Beating The Training Blues

“After years and years of running, the act of putting one foot in front of the other, mile after mile, gets pretty damn boring,” Australian marathoner Derek Clayton once observed.

At some point, nearly all of us have run in Clayton’s shoes. As anyone who has been running for years will tell you, there are times when going out for a run can be as appealing as a two-hour stint in the dentist’s chair.

Come on, admit it. The running life can become one of unabated drudgery if you allow yourself to fall into a deadly-dull routine, mindlessly covering the same routine in every session.

Here then are four tips to put the zest back into your running.

1. Run for time, not miles
Stop worrying about miles. Mileage mania ties you to a few routes that you run over and over again, simply because you know how far you are running and it makes it easier to record it in your log. So punch your watch as you head out of the door and just go wherever your impulses dictate.

Experiment. Try something new each day, even if it’s only a few twists and turns to make the route different. People who run solely by miles tend to cover the same courses over and over, and become stale.

2. Get back to nature
If you don’t do it already, it’s time to mix off-road forays into your regular road routines, even if it means driving out into the country. Do it at least once a week, and run for time only.

Many of us work in offices, surrounded by glass and concrete, chattering machines and harried people. But you don’t have to run enclosed by all the same trappings of modern life. Lose yourself in nature and run for the sheer joy of it.

3. Use the whole day
If you usually run after work, then once a week run early in the morning or at lunchtime. Admittedly, setting up a regular time and place is efficient, and probably as essential as any single factor in keeping you running. It means you don't have to think about it or make plans. You just run every day at six o'clock or whenever; it's a regular as trudging to the bathroom every morning.
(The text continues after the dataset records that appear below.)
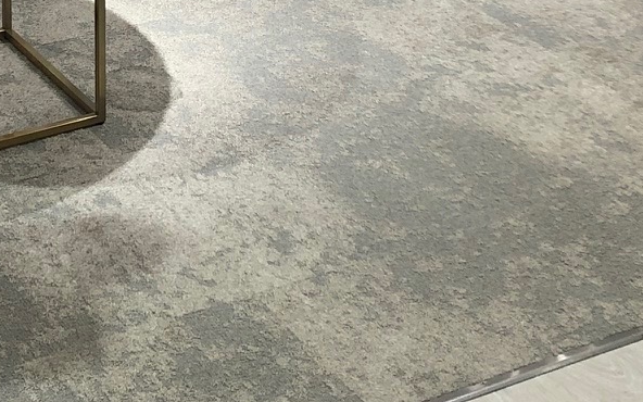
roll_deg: +0.1
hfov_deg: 20.4
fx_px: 1770
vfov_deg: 11.9
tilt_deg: -11.4
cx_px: 147
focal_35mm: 101
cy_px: -332
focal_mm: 3.99
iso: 25
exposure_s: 1/33
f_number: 1.8
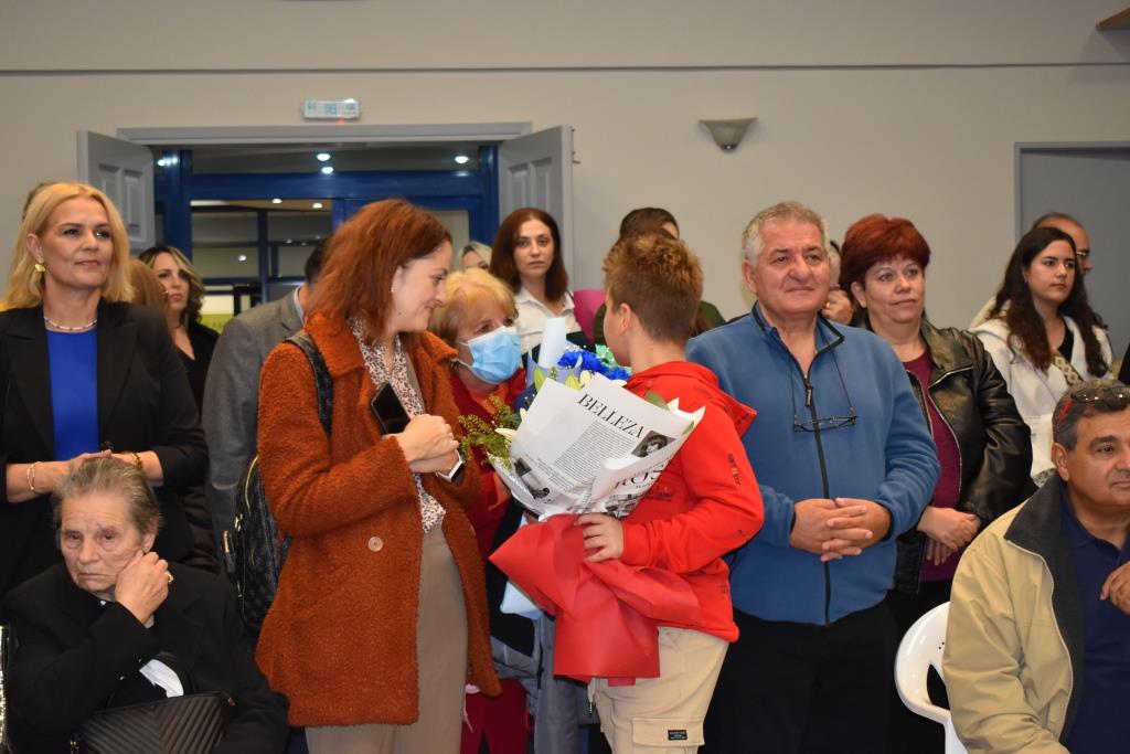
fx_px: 1883
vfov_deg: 22.6
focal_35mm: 60
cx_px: 565
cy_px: 377
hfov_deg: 33.4
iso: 1250
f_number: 4.8
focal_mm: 40
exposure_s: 1/125
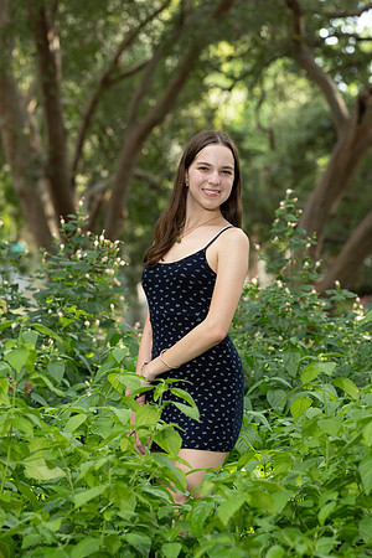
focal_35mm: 200
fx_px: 3100
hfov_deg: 6.9
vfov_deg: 10.3
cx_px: 186
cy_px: 279
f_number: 8
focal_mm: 200
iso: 1000
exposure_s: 1/200
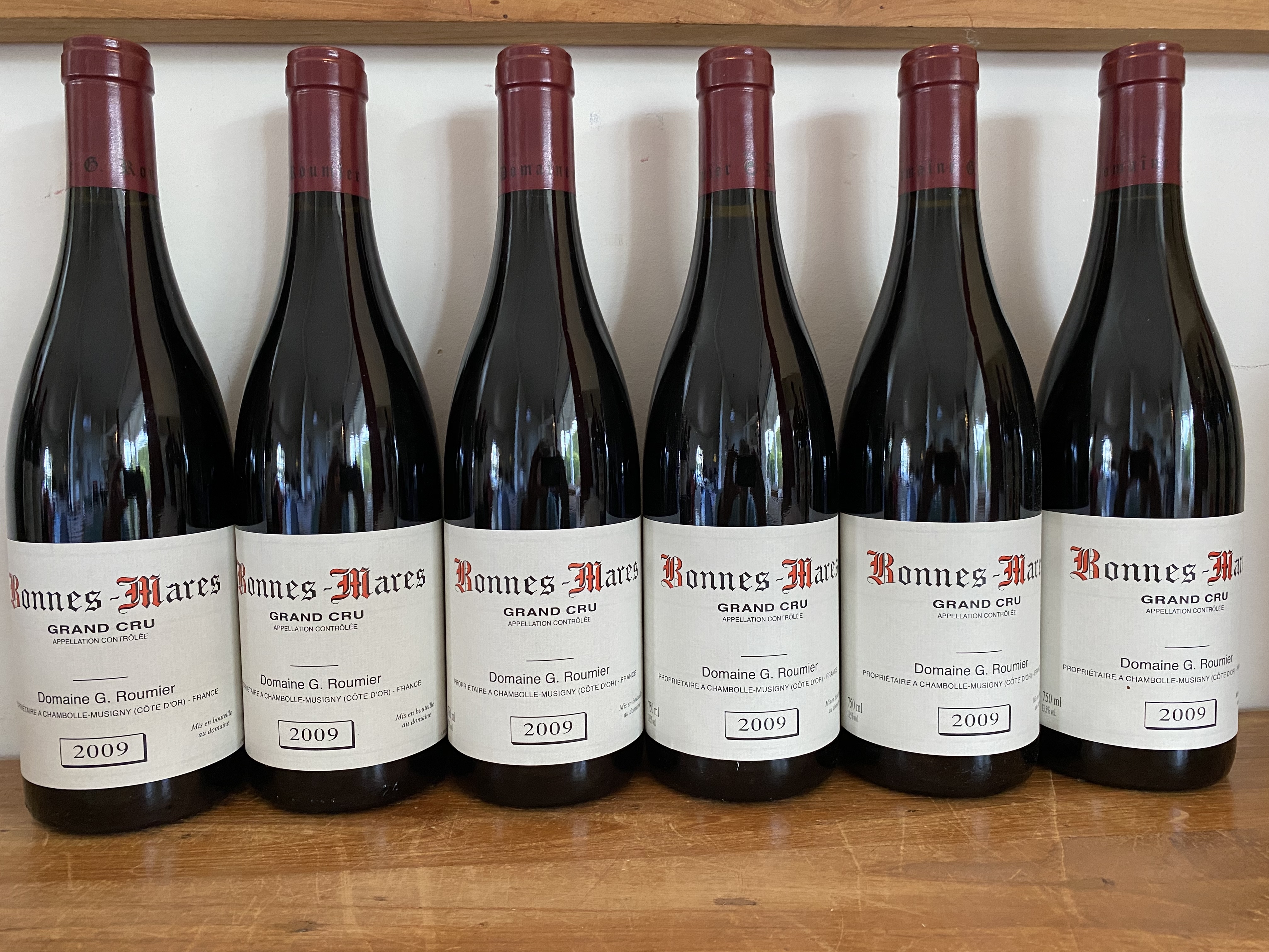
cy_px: 476
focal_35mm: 26
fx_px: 953
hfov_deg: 67.3
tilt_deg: -5.9
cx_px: 634
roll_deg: +0.8
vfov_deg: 53.1
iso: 500
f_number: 1.8
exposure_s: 1/58
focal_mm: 4.25
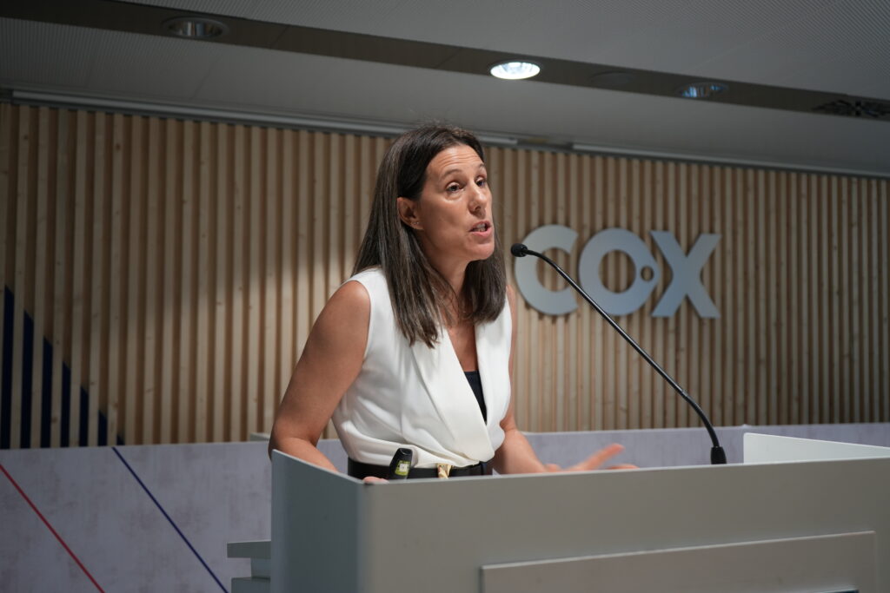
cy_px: 296
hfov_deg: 49.5
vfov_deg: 34.2
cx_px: 445
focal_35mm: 39
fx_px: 964
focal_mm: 39
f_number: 4
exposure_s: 1/40
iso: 640
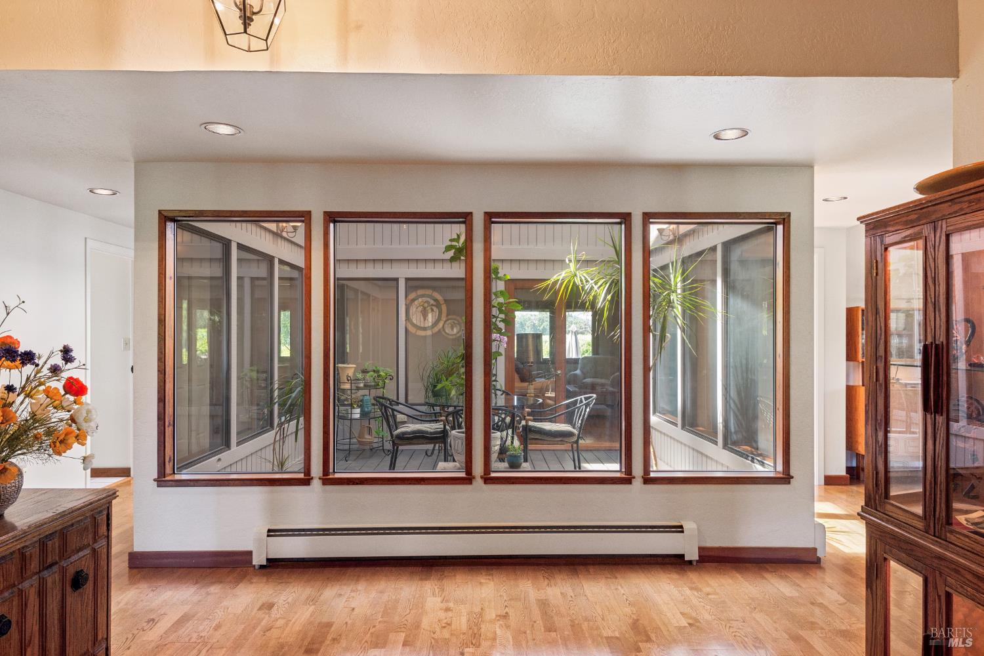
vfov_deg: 57.2
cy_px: 328
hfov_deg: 78.6
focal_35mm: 22
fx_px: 601
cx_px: 492
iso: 320
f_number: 10
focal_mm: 22
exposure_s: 1/13
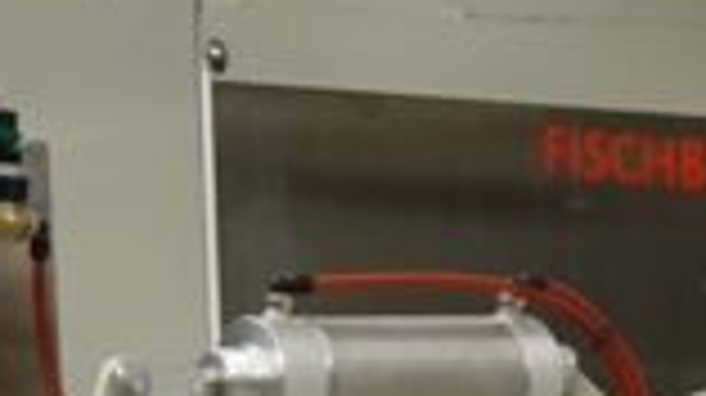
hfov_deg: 7.1
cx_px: 225
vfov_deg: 3.9
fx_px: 5724
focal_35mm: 306
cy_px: 1094
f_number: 4
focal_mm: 7.06
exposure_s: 1/50
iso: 200
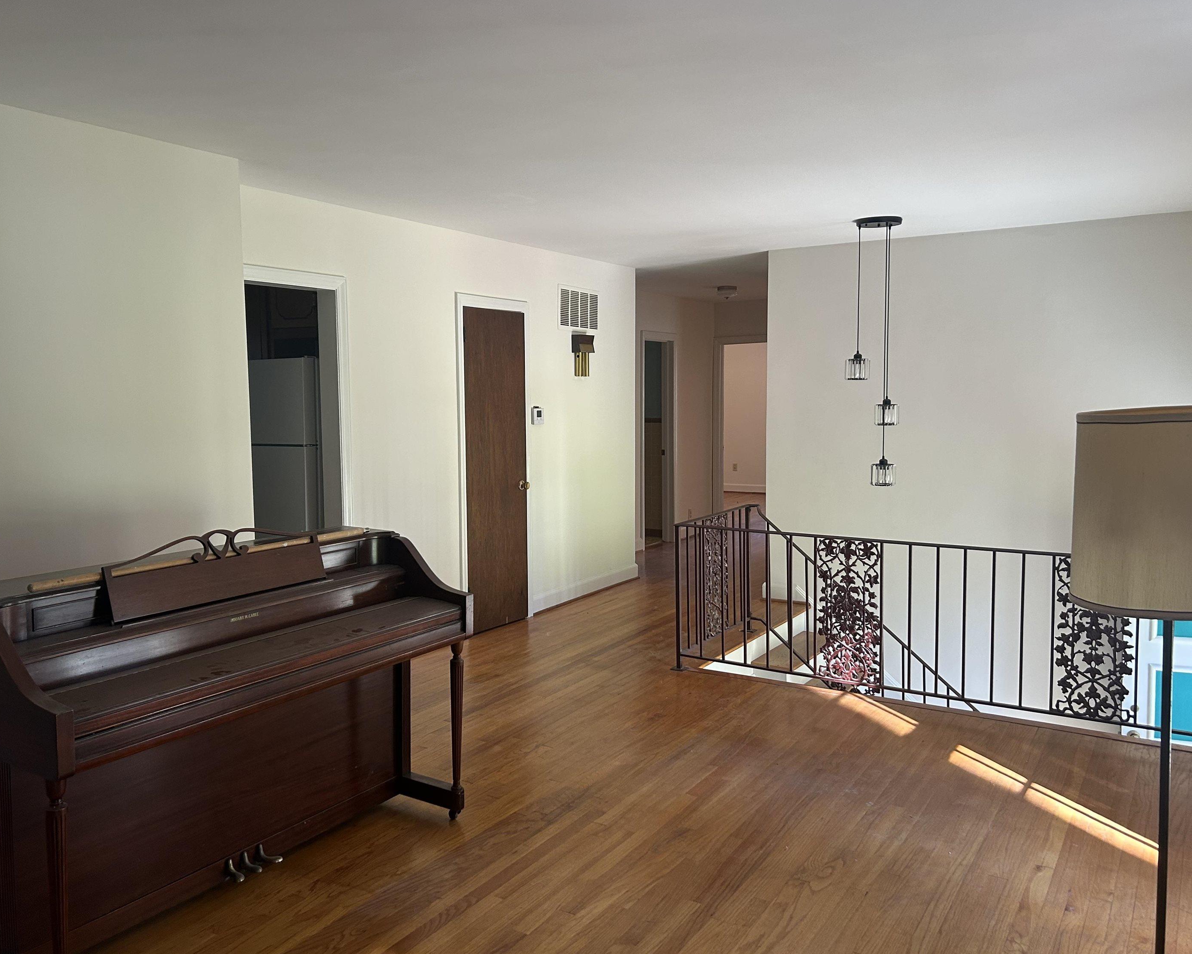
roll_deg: +0.8
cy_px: 468
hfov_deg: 62.2
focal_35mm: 28
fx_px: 988
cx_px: 577
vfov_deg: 51.5
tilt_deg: -5.1
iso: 125
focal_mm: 5.7
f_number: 1.5
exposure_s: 1/104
Don't change your basic routine. But occasionally – once a week, a few times a month, whenever – run at the opposite end of the day’s cycle.

Research shows that physical performance tends to peak in the late afternoon or evening. Running in the evening is more likely to leave you with the feeling that running really is working.

On the other hand, runners who run in the morning tend to miss fewer sessions, because reasons not to run accumulate as the day goes on. Morning runners tend to feel more satisfied as a consequence.

4. Give the training log a rest
As long as you are compulsively logging every mile, you’ll have difficulty taking advantage of different options. The mere thought or recording ‘DNR’ or ‘rest day’ in your log is likely to elevate your stress levels to eye-popping levels. For a while, just run. You will stay as fit, and be less a prisoner of your running.

There are plenty of coaches around who will tell you that four days of training a week is adequate for racing fitness – that is, if you do one long run and one set of intervals or hills.

If you want to stick with your diary, record how you felt instead of how much you did. Running, ideally, is something you do with your head as well as with your legs.

None of this should be taken as evidence of weakness, betrayal or lack of commitment. You are still a runner. It's still a major part of your identity.

Taking the occasional break, or trying something new, will simply help to keep it that way.